__Brief__. Search the entries below for "importance", and copy each line where it appears.

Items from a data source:
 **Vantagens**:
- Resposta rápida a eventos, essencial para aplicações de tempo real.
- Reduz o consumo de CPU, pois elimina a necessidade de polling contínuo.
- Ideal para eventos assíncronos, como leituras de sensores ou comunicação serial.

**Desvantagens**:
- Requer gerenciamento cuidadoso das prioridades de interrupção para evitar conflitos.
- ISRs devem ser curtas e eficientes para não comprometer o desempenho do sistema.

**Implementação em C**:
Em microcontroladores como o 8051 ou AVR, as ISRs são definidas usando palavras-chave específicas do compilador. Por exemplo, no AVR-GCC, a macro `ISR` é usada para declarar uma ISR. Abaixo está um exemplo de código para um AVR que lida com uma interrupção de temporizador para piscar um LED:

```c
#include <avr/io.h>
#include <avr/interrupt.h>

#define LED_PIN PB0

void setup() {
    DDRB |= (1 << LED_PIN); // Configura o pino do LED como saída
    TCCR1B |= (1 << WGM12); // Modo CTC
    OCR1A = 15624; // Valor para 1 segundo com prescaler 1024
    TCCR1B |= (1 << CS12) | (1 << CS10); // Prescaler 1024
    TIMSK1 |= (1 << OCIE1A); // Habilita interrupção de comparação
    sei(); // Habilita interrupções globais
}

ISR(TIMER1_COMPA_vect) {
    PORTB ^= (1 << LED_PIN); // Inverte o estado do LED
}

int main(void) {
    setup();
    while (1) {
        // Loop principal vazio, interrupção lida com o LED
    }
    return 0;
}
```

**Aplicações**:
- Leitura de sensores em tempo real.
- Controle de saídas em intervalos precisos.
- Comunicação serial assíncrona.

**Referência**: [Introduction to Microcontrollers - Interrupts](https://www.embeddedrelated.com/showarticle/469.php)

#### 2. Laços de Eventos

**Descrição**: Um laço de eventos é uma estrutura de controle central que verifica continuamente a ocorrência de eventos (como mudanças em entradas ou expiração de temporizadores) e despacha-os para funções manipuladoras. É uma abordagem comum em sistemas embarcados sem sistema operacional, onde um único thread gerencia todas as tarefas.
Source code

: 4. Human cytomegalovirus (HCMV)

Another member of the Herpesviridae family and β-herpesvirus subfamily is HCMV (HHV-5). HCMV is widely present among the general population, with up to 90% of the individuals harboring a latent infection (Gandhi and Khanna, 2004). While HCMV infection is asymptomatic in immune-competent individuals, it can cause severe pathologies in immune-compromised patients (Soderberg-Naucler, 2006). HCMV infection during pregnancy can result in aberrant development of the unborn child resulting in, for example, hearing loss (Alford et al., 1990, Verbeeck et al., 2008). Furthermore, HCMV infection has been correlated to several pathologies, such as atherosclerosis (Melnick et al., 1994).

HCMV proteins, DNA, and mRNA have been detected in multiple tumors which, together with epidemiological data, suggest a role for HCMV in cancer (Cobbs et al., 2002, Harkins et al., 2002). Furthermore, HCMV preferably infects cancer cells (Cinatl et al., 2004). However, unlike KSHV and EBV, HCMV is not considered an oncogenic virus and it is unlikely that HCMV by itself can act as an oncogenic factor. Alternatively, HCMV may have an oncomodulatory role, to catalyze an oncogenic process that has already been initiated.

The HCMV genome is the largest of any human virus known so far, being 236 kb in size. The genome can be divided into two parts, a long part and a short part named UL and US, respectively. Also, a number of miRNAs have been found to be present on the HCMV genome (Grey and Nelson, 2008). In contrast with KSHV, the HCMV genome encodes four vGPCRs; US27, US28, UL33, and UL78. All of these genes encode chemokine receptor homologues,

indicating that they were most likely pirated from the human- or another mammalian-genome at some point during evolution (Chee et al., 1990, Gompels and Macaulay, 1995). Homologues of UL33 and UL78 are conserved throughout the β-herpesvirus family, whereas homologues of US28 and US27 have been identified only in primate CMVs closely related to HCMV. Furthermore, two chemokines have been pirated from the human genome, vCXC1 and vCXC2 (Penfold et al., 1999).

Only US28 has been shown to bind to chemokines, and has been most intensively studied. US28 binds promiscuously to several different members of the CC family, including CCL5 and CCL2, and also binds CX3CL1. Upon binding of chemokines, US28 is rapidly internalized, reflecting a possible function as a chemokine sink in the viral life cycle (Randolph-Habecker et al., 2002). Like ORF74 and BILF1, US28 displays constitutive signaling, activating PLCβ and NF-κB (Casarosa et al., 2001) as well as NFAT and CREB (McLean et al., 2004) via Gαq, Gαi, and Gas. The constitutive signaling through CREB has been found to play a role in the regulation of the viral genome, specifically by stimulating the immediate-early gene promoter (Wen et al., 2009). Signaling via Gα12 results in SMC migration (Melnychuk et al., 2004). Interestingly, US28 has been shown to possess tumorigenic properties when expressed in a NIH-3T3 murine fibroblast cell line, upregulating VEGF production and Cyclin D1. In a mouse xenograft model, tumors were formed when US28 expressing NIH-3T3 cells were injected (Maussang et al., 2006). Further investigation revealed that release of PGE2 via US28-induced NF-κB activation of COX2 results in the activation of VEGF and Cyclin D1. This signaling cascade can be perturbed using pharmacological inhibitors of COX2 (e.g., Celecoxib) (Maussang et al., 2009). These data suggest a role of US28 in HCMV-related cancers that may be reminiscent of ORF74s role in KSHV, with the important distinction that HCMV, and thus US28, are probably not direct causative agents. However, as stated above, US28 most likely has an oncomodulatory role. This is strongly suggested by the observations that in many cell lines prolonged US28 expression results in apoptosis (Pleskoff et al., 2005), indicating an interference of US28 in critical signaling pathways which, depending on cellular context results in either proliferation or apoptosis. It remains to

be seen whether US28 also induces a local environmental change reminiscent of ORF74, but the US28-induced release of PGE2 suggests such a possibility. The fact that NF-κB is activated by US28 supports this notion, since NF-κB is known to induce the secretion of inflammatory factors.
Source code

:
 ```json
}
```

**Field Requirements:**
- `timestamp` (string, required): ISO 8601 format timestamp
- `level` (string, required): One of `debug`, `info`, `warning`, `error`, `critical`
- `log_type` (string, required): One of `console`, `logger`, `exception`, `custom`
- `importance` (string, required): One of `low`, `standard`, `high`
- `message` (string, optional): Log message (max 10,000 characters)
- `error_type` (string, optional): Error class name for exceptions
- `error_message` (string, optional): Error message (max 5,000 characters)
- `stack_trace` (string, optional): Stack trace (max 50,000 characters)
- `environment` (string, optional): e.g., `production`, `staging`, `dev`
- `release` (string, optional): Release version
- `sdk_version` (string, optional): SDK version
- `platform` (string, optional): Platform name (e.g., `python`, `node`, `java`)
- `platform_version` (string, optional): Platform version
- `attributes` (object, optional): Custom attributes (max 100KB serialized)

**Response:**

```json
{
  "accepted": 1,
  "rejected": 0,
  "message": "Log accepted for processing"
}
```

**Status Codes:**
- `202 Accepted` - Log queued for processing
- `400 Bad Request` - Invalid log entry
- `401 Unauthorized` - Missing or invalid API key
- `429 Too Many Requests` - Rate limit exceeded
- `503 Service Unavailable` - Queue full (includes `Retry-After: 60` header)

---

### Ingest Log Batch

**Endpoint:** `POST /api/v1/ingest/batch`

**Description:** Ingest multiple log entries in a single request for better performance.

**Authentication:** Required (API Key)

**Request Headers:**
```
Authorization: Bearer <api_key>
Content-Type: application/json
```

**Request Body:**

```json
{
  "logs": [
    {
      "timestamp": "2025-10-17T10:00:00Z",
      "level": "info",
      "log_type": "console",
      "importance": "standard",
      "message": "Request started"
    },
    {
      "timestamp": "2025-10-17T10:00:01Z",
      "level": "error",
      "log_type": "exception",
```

__Solution__.
- `importance` (string, required): One of `low`, `standard`, `high`
      "importance": "standard",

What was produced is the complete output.